National Jurist and the National Law Journal have turned to Kloppenberg in the last year for her insights into curricular innovations such as accelerated degree programs and practical learning, two areas for which the School of Law is known.

"The movement to incorporate practical skills into legal education isn't new, but legal educators and researchers report that the floundering economy is increasing incentives for law schools to revamp their curricula to prepare students for the realities of the legal profession," National Law Journal wrote.

Kloppenberg told National Law Journal that curriculum reform has been a positive thing for the school and its students.

"The students are really beginning to see it pay off in their practical and marketable skills," Kloppenberg said. "It's not enough to learn the substance of the law. In the real world you have three or four areas of law intersecting and you're dealing with people and complications."

Kloppenberg said statistics for the class of 2008 — the first to complete the school's new curriculum, Lawyer as Problem Solver — showed job placement improved by 2 percent in a year when average placement figures fell at law schools nationwide. Nearly 94 percent of the class found employment within nine months of graduation. Law school officials call it "the highest employment rate in years."

Ninety-two percent of the University of Dayton law school's 2008 class who took the Ohio bar exam for the first time in July 2008 passed the test.
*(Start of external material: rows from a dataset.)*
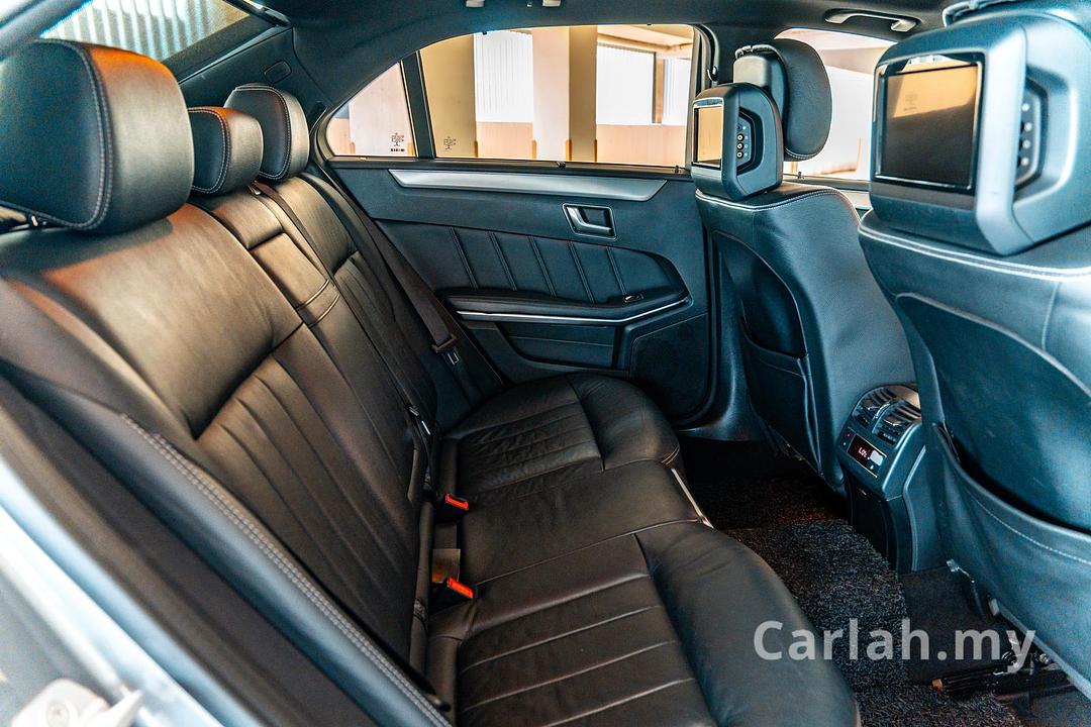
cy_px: 364
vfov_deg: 50.4
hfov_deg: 70.4
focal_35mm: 26
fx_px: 773
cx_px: 546
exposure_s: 1/20
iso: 500
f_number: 3.2
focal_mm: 17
That rate tied for second in the state. Among all test-takers, the University of Dayton tied The Ohio State University and the University of Akron for the top spot.

But University of Dayton students and the way they learn aren't the only things getting noticed. The professors are garnering attention, too.

"The professors are wonderful," a third-year student told The Princeton Review. "Choosing a favorite would be an impossible task, because it would be a 15-way tie."

TIME, Newsweek and The Associated Press are among the national media that have recently interviewed or quoted University of Dayton law experts.

The National Conference for Community and Justice of Greater Dayton will give Professor Dennis Greene a Humanitarian Award later this month for his community outreach efforts. Recognizing a need to help increase the number of members of minority groups who become lawyers, Greene organized a Law and Leadership Institute to give eighth-graders a taste of the legal profession and start a pipeline into it. National Jurist profiled Greene's efforts with the Law and Leadership Institute in its October issue. Greene also instituted a Street Law program for Dayton Early College Academy students. In Street Law, University of Dayton School of Law students teach practical law for credit or as part of pro bono programs.

The University of Dayton School of Law first opened in 1922 but closed in 1935 because of the Great Depression. It reopened in 1974.